Thursday, May 13, 2010

Chicken Parmesan


This is a traditional Italian recipe. You can make the sauce from my earlier recipe for Pasta Tomato Sauce from 29 April 2009. This recipe is enough food for four people if you are using large chicken breast. The recipe can easily be doubled. I served this with roasted sweet orange bell peppers & carrots and roasted asparagus.

Ingredients:

2 large skinless, boneless chicken breasts, butterflied and pounded down to about a 1/2 inch thickness & then sprinkled on both sides with salt, fresh ground pepper and 1/2 tsp of garlic powder & brushed with 1 tsp olive oil

1 egg
1/4 cup milk
1/2 cup fine bread crumbs, seasoned with a little salt, pepper, garlic powder, dried basil and oregano, 1 tsp dried red hot chili peppers
2 tbsps olive oil
1/2 a ball of skim milk mozarella cheese, sliced thinly into about 8 slices
2 cups pasta sauce
4 tbsps freshly grated parmesan or romano cheese

Directions:

1. After pounding and seasoning the chicken, cover and refrigerate for at least 2 hours.
2. Preheat oven to 350F. Whisk together egg and milk in a wide bowl. Spread bread crumb mixture out onto a dinner plate. Heat olive oil over medium high heat in a large skillet.
3. Dip chicken first in egg mixture and then in bread crumbs. Brown the chicken in oil for about 4 minutes each side. Place in a lightly oiled baking dish. Place 4 strips of the mozarella on each chicken breast. Pour the 2 cups of pasta sauce over the chicken. Sprinkle each breast with 2 tbsps parmesan cheese.
4. Bake, uncovered in preheated oven for about 45 minutes. Spoon some extra sauce over the chicken when serving, if desired.

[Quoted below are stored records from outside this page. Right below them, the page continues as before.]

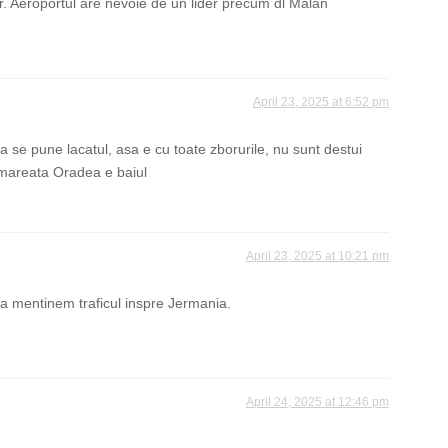
hor. Aeroportul are nevoie de un lider precum dl Malan
April 23, 2025 at 6:52 pm
a se pune lacatul, asa e cu toate zborurile, nu sunt destui
a mareata Oradea e baiul
April 23, 2025 at 10:21 pm
sa mentinem traficul inspre Jermania.
April 24, 2025 at 12:46 pm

To make the roasted peppers and carrots: peel and chop three medium carrots & one small onion. Slice a large orange or red bell pepper into large chunks. Toss with a tsp of olive oil, some salt, pepper and garlic. Roast, uncovered, in a small roasting pan at the same time that the chicken is cooking.

To roast the asparagus: wash asparagus; snap the woody bottoms off; lay out on a cookie sheet. Sprinkle with a little olive oil, salt, pepper and garlic. Grate the peel of 1/2 a lime over top & squeeze the juice of 1/2 a lime over the asparagus. Toss gently with hands. Roast in the oven, on top oven rack, during the last 10 to 15 minutes while the chicken is cooking. Cooking time for the asparagus will depend on the thickness of the stalks.